They are not protected by the First Amendment, and it is irresponsible for
Trump’s lawyers to argue that they are.
Finally, Trump’s
lawyers argued that Trump’s actions and words before and on January 6 do not
rise to the level of incitement and therefore do not establish an impeachable
offense. This argument too is frivolous. An impeached person’s actions need not
amount to a crime in order to be impeachable. Incitement to violence can be
difficult to prove in a criminal case (although the evidence in this
impeachment trial may well prove it). Impeachment however is not a criminal
proceeding. The House impeachment managers need not prove all of the elements
of the crime of incitement to violence in order to establish an impeachable
offense. That Trump incited some of his followers to violence is obvious to any
impartial observer. For months both before and after the election, over and
over again he fed them lie that the election had been fraudulent and that his
landslide victory had been stolen from him. He told them to go to the Capitol
and “fight like hell.” Trump incited violence, and the claim that he did not is
frivolous.
Yet despite all
the undeniable truths of Trump’s words and actions, too few Republican senators
voted to convict to reach the required two-thirds supermajority. ___ Republican
senators put party ahead of the truth, reelection ahead of justice, fear ahead
of courage, and Donald Trump ahead of the country. Their vote to acquit Donald
Trump of the impeachment charge against him is shameful. It is unpatriotic.

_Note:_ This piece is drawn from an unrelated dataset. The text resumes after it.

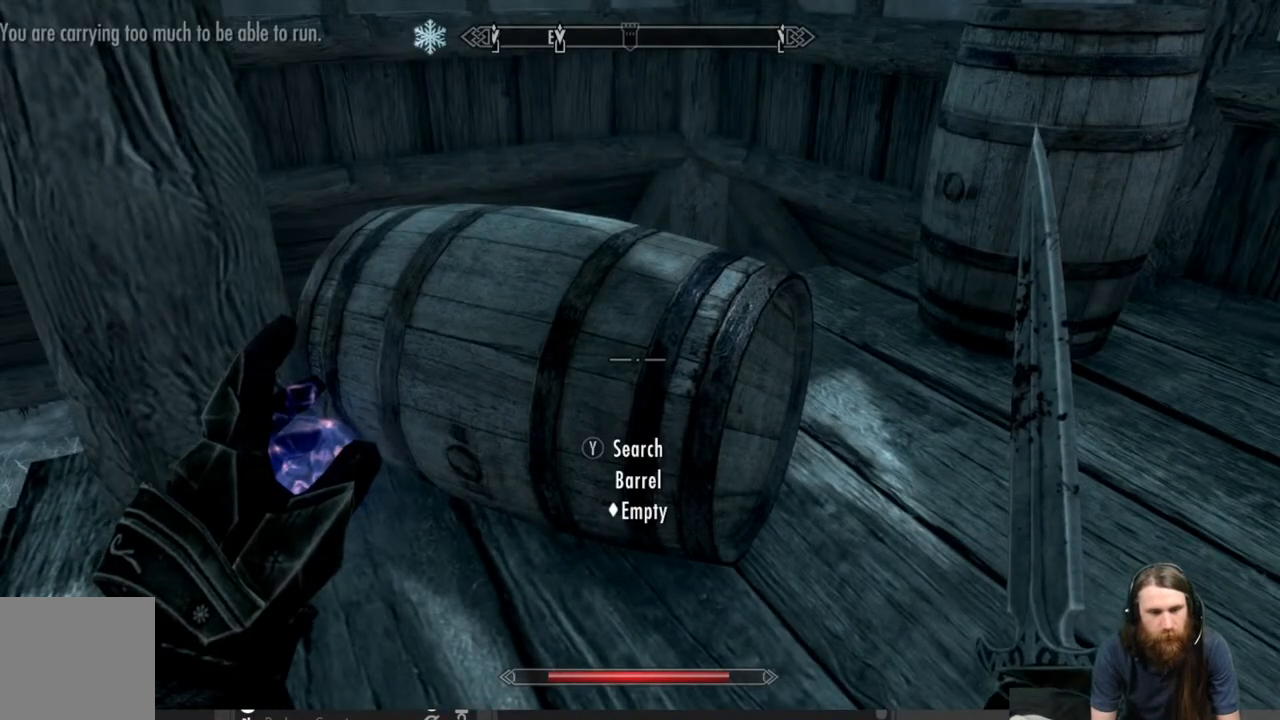
{"buttons": [], "left_stick": "up-right", "right_stick": "center", "events": [[83, "left_stick", "up-right"], [200, "right_stick", "center"]]}
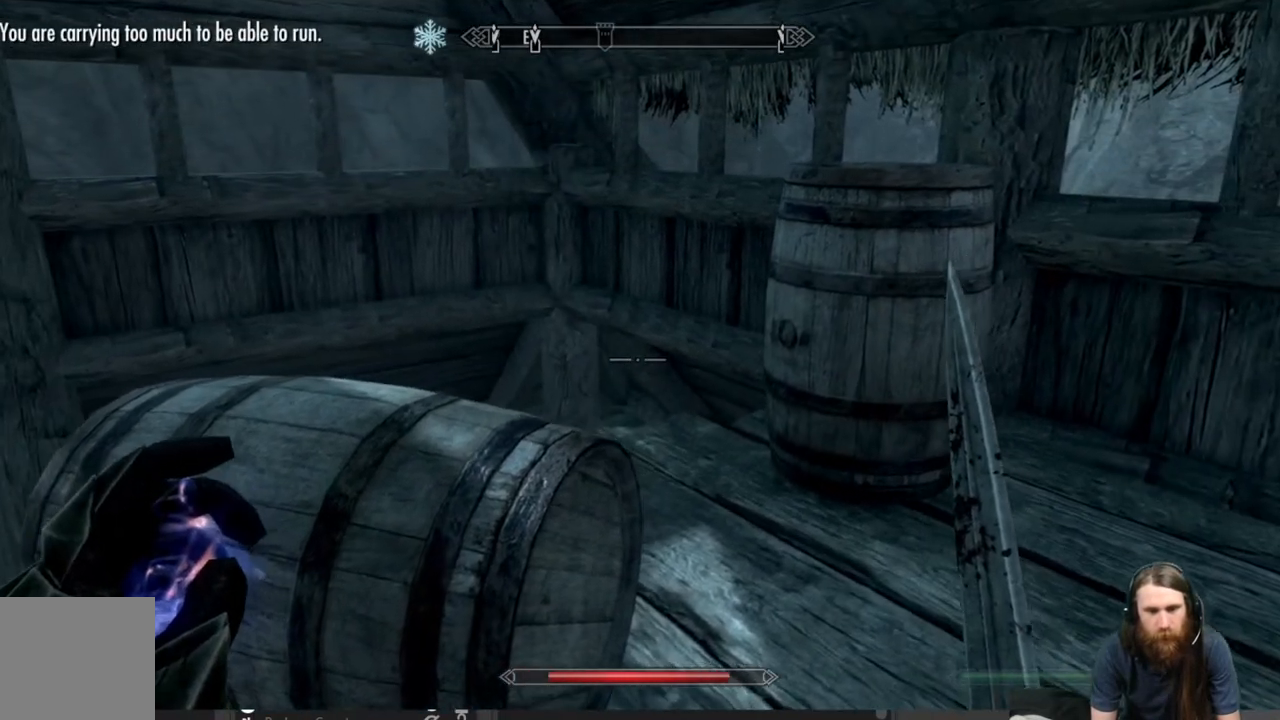
{"buttons": [], "left_stick": "up", "right_stick": "center", "events": [[150, "right_stick", "right"], [267, "right_stick", "center"], [300, "left_stick", "up"]]}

It
is un-American. It is cowardly. Those ___ Republican senators told the world
that it’s acceptable for the US president to incite violent insurrection
against the government the president heads. There simply is no defensible
reason for those votes.
Trump’s lawyers
tried to make out that what Trump said on and before January 6 was just normal
political rhetoric indistinguishable from the political rhetoric that many
other politicians, including some Democrats, had used on many occasions before.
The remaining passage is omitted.